Over the weekend HBO released the new documentary “Leaving Neverland.” Directed and produced by British filmmaker Dan Reed, the film focuses on two men, Wade Robson and Jimmy Safechuck, who allege they were sexually abused by the singer Michael Jackson as children.
- Robson is an Australian dancer and choreographer who as a five year old he was befriended by Jackson on a tour of Australia.
- Safechuck was a child actor from Simi Valley, California, who landed a role in a Pepsi commercial alongside the pop star in 1987 while he was eight.
Jackson was accused of sexual abuse back in 1993 to 1994 and again between 2002 to 2005. In 2005 he was charged and acquitted in a criminal trial. Both of these guys testified in Jackson’s favor while they were still boys in the criminal trial. So let us just remember:
- Jackson had the same advantage as OJ Simpson, which is unlimited legal resources through which he could defend himself.
- Both of these young men admitted that they thought that Jackson was a “God.”
- Jackson groomed these boys expertly, and he also groomed the entire family of both of these boys.

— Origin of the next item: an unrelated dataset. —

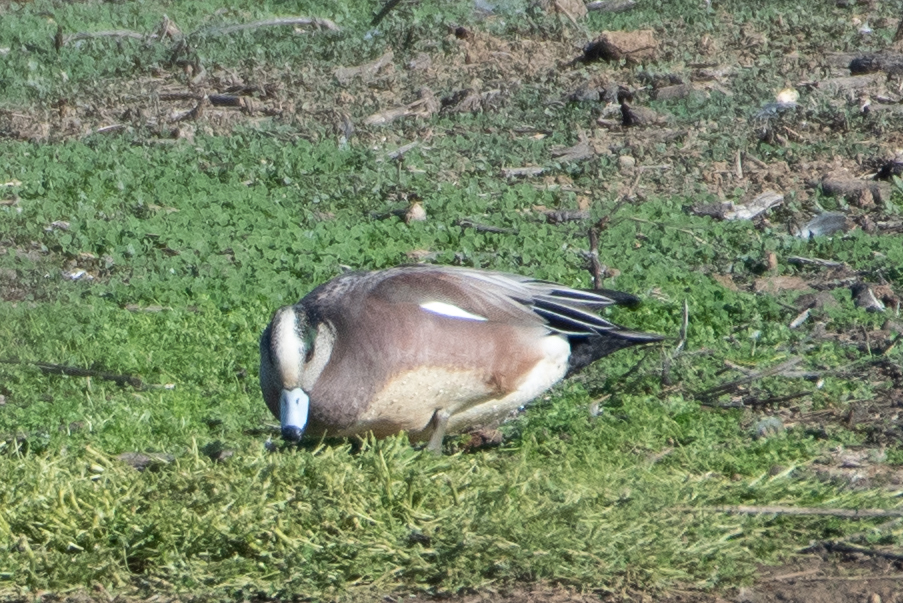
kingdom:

Oprah Winfrey taped an interview with these two men (now 36 and 41) on her Oprah network. They come across as completely credible and reasonable, and their stories are very similar. I urge you to view it, if you doubt that this happened.
Anybody who knows anything about the clinical aspects of sexual abuse knows that the story these two men are telling is completely believable. There is no controversy. The Jackson family has (of course!) threatened to sue HBO for $100 million. Good luck, Jackson family.
- Unlike criminal trials, in libel actions the burden of proof is on the complainant (in other words, the Jackson family).
- In libel actions, truth is an absolute defense to the complaint.
- In criminal trials, not only is the burden of proof on the state (standing in behalf of the victims) but the burden is proof beyond a reasonable doubt (or 90%).
- Not having been criminally convicted is no proof of innocence. It just means that the state didn’t have enough proof to meet the “beyond a reasonable doubt” standard.
I hope that the family does sue HBO in libel. They’re going to get their hats handed to them if they do.
Jackson is the best possible example of a celebrity who was tortured in his own way. Everyone knows that his father, Joe Jackson, was abusive, and it seems extraordinarily likely that Jackson himself was sexually abused as a child (because almost no one becomes an abuser without being abused themselves).
Some of the consequences of that were obvious:
- Jackson’s mutilation of his own face through voluntary surgery (making him look like a weird Diana Ross).
- Jackson’s whitening of his skin (which was not the result of a skin condition).
- Jackson’s whisper quiet high voice, which sounded like the voice of a 13 year-old.
- Jackson’s surrounding himself almost exclusively with children in order to socialize.
Jackson was about a year younger than I am. I look like I’m 61 (albeit, in pretty good shape for 61). Jackson looked, at the time of his death (at age 50) like he was maybe age 24. It was not natural. Something had tortured this guy all his life, and while we can sympathize with that, it doesn’t make what he did any less monstrous.
Personally, I’m not going to stop playing Jackson’s music from time to time. (Plenty of people I know are arguing for that.) I can separate his artistry from his humanity (or perhaps his monstrosity) but the defenders of Jackson (like the defenders of Donald Trump) need to take off the blinders and see this guy for who he really was.